8.In many places, it is common for a roof to extend beyond the wall of a house and project into the street, where it is supported by pillars. In such an instance, it is forbidden to take objects from the house to the area [under the extended roof], or to take objects from there into the house. Similarly, it is forbidden to carry an article a distance of four "amos" (1) within that area [under the extended roof], because it is governed by the same laws as the street [in front of it], and therefore could either be a public domain ("reshus harabim") or a "Carmelis," depending on the halachic status of that particular street.

Although the roof is supported by pillars and with them forms a "tzuras hapesach" ("shape of doorway"), which is halachically equivalent to a partition ("Mechitzah"), there are no partitions on either side, [and therefore it is not considered to be a completely enclosed private domain within which one could carry]. [To turn the area under the extended roof into a private domain,] it is necessary to erect a pole at one end [of the wall facing the street], such that it is directly opposite the [last] pillar supporting the roof [on that side], thereby creating a "tzuras hapesach" [from the side]. The same should be done at the other end [of the front wall of the house].

If several houses [with extended roofs] are lined up next to each other, it is sufficient to erect one post at both ends of the row (that is, at the edge of the corner house on either side); [in that situation] the families are required to make an "eruv chatzeros" (2)

FOOTNOTES:

(1) Opinions among the authorities as to the exact length of an "Amoh" ("cubit") range between 48 and 60cm (20 to 24 inches).

(2) "Eruv chatzeros" literally means "conglomerate of courtyards"; in the days of the Talmud, it was common for a number of private homes to share one enclosed courtyard; a properly enclosed courtyard is defined as a private domain, and thus it would be Biblically permissible to carry from a private home into the shared courtyard.
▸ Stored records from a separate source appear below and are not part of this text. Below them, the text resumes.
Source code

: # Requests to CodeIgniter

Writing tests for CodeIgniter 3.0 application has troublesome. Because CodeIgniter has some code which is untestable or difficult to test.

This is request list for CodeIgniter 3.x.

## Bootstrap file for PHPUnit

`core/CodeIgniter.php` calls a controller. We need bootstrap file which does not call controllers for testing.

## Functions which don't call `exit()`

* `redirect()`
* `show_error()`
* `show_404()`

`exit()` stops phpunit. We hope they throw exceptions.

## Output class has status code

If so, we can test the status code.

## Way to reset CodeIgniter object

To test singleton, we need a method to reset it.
However, the Sages feared that if people would be allowed to carry from a home owned by one individual, into a courtyard shared by a number of individuals, then people may mistakenly believe that it is permitted to carry from a private domain into a public domain, and vice versa. Therefore, the Sages prohibited carrying between a private home and the shared courtyard in which it is situated. Now, in order to permit carrying between the houses and the courtyard, a loaf of bread has to be collected from each house in the courtyard, and then all the loaves have to be placed in one of the houses for the duration of Shabbos. This then symbolizes that all the contributing residents are legally residing in one dwelling (the house where they left their bread). In this way, the courtyard can be viewed as the province of only one dwelling, rather than several, and since the houses and the courtyard are both the property of a single consortium, there is no prohibition to carry from one to the other (because it can no longer be viewed as carrying from a private area to a "public" area, and the potential error which prompted the original rabbinical prohibition would not occur). This whole procedure is called "Eruv Chatzeros."

In our halacha above, the roofed area in front of the row of houses is considered the equivalent of the type of courtyard discussed in the previous paragraph, and therefore requires an "eruv chatzeros."